Saved entries:
....................

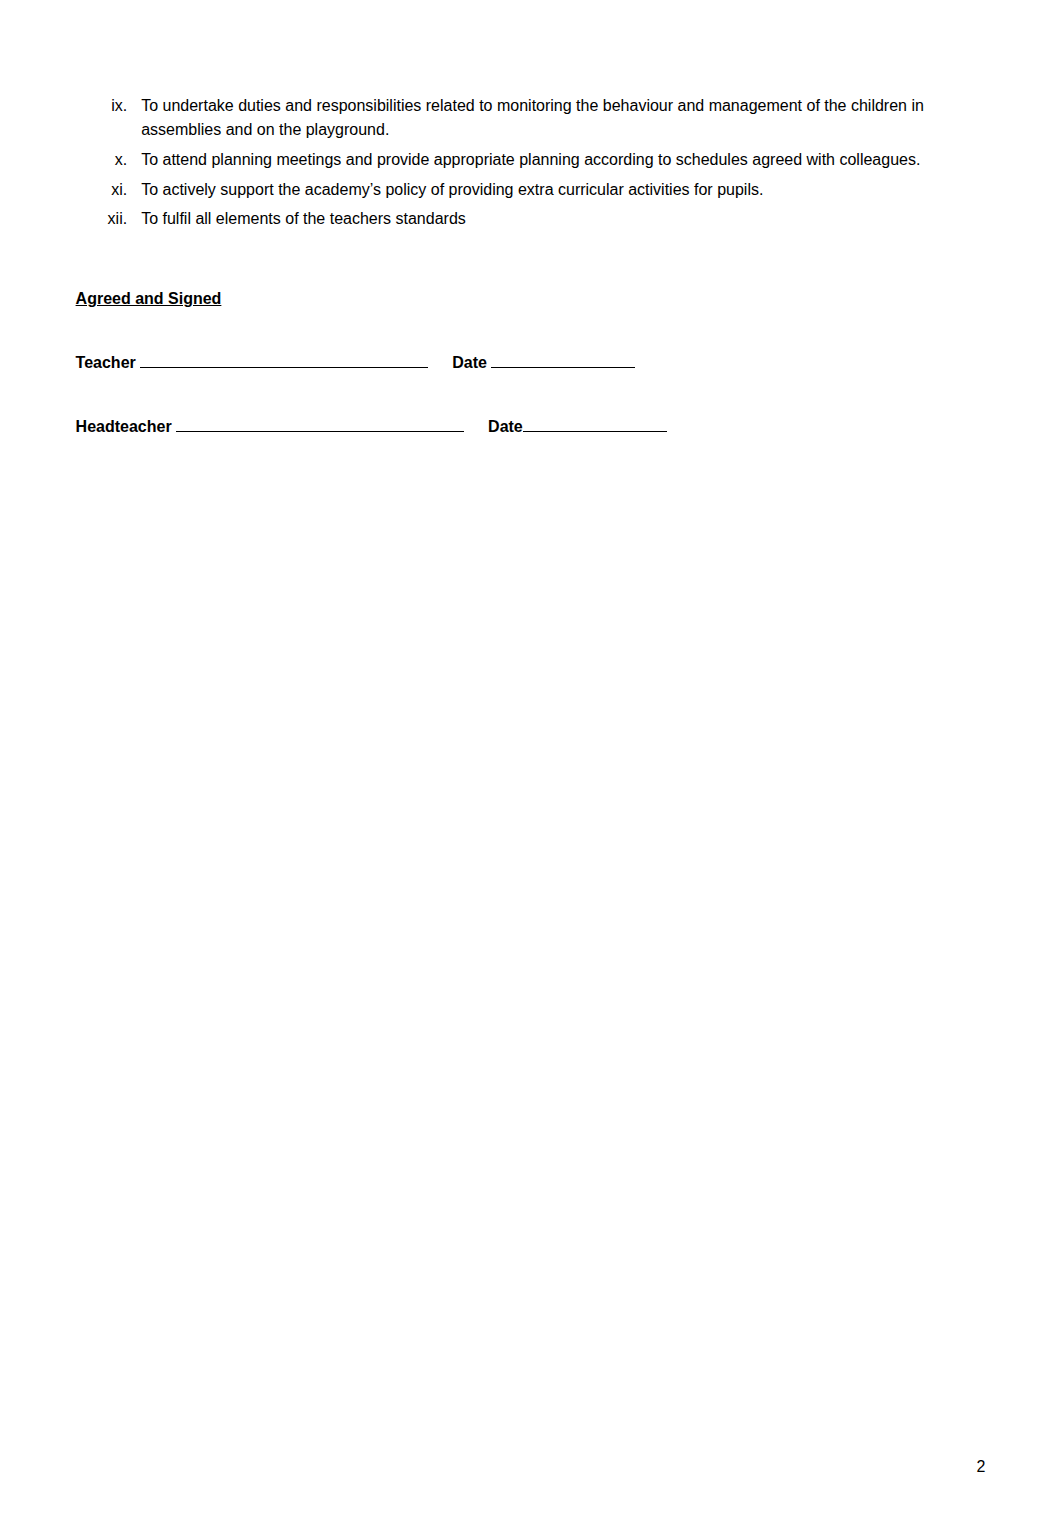To undertake duties and responsibilities related to monitoring the behaviour and management of the children in assemblies and on the playground.
To attend planning meetings and provide appropriate planning according to schedules agreed with colleagues.
To actively support the academy’s policy of providing extra curricular activities for pupils.
To fulfil all elements of the teachers standards
Agreed and Signed
Teacher Date
Headteacher Date
2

....................

## What to do
Repeat the data verbatim, excluding all pictures.

## Exercise answer
To undertake duties and responsibilities related to monitoring the behaviour and management of the children in assemblies and on the playground.
To attend planning meetings and provide appropriate planning according to schedules agreed with colleagues.
To actively support the academy’s policy of providing extra curricular activities for pupils.
To fulfil all elements of the teachers standards
Agreed and Signed
Teacher Date
Headteacher Date
2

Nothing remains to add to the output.